■ Set task ■
Repeat the records below word for word, from their first line through the line that contains "Response: 4:33", including both ends.
START Entries
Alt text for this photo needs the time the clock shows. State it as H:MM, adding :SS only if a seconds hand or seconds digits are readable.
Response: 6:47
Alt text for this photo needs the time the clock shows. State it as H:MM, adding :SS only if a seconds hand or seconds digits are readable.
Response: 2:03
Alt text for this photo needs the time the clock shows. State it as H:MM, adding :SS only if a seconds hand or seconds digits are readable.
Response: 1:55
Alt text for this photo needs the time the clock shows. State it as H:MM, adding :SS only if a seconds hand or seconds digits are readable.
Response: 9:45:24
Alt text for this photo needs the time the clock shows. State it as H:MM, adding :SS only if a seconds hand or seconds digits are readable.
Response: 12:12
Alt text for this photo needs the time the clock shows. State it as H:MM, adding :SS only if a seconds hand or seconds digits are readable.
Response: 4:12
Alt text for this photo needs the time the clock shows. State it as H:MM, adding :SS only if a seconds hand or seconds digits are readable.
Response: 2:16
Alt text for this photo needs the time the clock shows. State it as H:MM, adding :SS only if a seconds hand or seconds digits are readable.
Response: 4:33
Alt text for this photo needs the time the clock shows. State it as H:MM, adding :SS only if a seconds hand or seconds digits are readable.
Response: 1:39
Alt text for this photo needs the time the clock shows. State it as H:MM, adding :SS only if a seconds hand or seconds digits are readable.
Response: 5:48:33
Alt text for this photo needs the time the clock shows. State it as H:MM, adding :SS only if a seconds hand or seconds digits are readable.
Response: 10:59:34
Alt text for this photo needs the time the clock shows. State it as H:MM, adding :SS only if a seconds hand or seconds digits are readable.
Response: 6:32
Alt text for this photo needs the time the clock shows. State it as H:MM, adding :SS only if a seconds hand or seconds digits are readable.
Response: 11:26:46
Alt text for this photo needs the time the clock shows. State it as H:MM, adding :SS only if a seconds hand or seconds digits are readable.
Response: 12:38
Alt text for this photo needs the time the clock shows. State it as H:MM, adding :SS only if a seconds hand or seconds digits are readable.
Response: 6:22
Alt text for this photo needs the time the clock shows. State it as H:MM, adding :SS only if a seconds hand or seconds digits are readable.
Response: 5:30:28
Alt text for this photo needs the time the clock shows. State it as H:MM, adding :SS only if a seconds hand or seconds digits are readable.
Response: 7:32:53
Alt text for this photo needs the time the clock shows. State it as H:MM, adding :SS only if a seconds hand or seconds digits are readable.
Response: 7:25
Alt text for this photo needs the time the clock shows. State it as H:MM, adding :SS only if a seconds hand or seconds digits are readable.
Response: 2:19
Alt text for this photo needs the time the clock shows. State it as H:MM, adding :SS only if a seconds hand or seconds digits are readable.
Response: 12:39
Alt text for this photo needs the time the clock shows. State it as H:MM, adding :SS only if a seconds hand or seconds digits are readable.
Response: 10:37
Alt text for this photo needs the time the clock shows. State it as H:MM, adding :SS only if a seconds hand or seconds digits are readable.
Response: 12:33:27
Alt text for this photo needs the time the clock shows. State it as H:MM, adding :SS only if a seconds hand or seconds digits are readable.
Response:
END Entries
■ Reply ■
Alt text for this photo needs the time the clock shows. State it as H:MM, adding :SS only if a seconds hand or seconds digits are readable.
Response: 6:47
Alt text for this photo needs the time the clock shows. State it as H:MM, adding :SS only if a seconds hand or seconds digits are readable.
Response: 2:03
Alt text for this photo needs the time the clock shows. State it as H:MM, adding :SS only if a seconds hand or seconds digits are readable.
Response: 1:55
Alt text for this photo needs the time the clock shows. State it as H:MM, adding :SS only if a seconds hand or seconds digits are readable.
Response: 9:45:24
Alt text for this photo needs the time the clock shows. State it as H:MM, adding :SS only if a seconds hand or seconds digits are readable.
Response: 12:12
Alt text for this photo needs the time the clock shows. State it as H:MM, adding :SS only if a seconds hand or seconds digits are readable.
Response: 4:12
Alt text for this photo needs the time the clock shows. State it as H:MM, adding :SS only if a seconds hand or seconds digits are readable.
Response: 2:16
Alt text for this photo needs the time the clock shows. State it as H:MM, adding :SS only if a seconds hand or seconds digits are readable.
Response: 4:33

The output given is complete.